“黑袍人……果然是他们。”林烽目光微凝,“看来,‘灰雀’或‘金沙盟’的人,已经迫不及待要在这南疆搅动风云了。”
“头狼,我们要不要做点什么?”阿木问道。
“你设法查一查,那个黑袍人,每次来乌蒙峒,走的都是哪条路,身边带多少人,有没有固定的落脚点。”
“头狼是想……”
“既然他们想提前动手,那我们也该准备一份‘见面礼’了。”林烽眼中闪过一丝寒光。
阿木会意,转身匆匆离去。
这夜,暴雨如注,狂风呼啸,
“头狼,都准备好了。”阿木站在林烽面前,“查清楚了,那黑袍人每次来乌蒙峒,都住在西面五里外的一座山神庙里。那里原本是废弃的,被他们重新收拾了出来。今夜他只带了六个随从,都在庙里歇息。”
林烽点了点头,将断岳刀用油布仔细裹好,背在身后。他看了看身后集结的二十名“猎隼”精锐,每个人脸上都涂着防雨的油彩,眼神在雨夜中显得格外明亮。
“今夜的目标,不是杀人,是抓活的。”林烽的声音在雨声中显得低沉,“那个黑袍人,我要知道他是谁,从哪里来,受谁指使。记住,尽量留活口,但如果遇到拼死反抗,不必手软。”
“明白!”
“出发。”
二十余道身影,悄无声息地滑入暴雨之中。
山神庙坐落在一处半山腰的平台,四周古木参天,地势险要。此刻却在风雨中透出几点昏黄的灯光。
林烽带着队伍,借着风雨声和夜色的掩护,迅速接近了山神庙的外围。他打了个手势,二十名“猎隼”立刻散开,将整座山神庙悄然合围。
庙内隐约传来说话声,夹杂着几声笑骂,说的是西域口音的官话。林烽伏在庙外一丛灌木后,凝神倾听。
“……那个‘蚩’,还真以为自己是什么天命所归了,不过是我们手里的一把刀而已。”一个沙哑的声音带着不屑,“等打下了黔州城,拿到了那条矿脉,谁还管他什么苗疆复国?”

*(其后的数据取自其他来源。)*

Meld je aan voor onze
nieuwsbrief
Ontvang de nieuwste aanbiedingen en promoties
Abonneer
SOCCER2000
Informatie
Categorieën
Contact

“小声点。”另一个声音警告道,“隔墙有耳。这里毕竟是苗人的地盘,那个女头领阿兰诺,对我们一直有戒心。别坏了‘灰雀’大人的大事。”
“怕什么?一群没见过世面的山野蛮子,给点甜头就乖乖听话了。等‘圣物’到手,这些人留着也是累赘……”
林烽眼神一冷。果然,“灰雀”和西域“金沙盟”的手,已经伸到了这里。他们的目标,似乎不仅仅是搅乱南疆那么简单,还在寻找什么东西——“圣物”?
他不再犹豫,对身后打了个手势。
一名“猎隼”队员取出一支特制的吹管,对准庙内透光的窗棂缝隙,轻轻一吹。一缕几乎看不见的淡白色烟雾,随着风雨的气息,悄然飘入庙内。
这是“醉仙烟”,无色无味,吸入后会在短时间内使人四肢绵软、神志恍惚,却不致命。
庙内的说话声渐渐低了下去,随后传来几声重物倒地的闷响。
林烽等了约莫一盏茶的功夫,确认药效已经发作,这才一挥手,率先跃起,一脚踹开了山神庙那扇破旧的木门!
庙内景象一览无余。六个黑袍随从横七竖八地倒在地上,昏迷不醒。而那个为首的黑袍人,却不见了踪影!
林烽心中一凛,目光迅速扫过庙内——神像后面,有一道虚掩的后门!
“追!”
他话音未落,后门猛地被撞开,一道黑影踉跄着冲了出去,消失在暴雨之中。那黑袍人显然也中了毒烟,但不知用什么方法强行压制住了药效,竟然还能逃跑。
“阿木,带人看好这里,把俘虏捆好!”林烽丢下一句话,身形已如离弦之箭,追出了后门。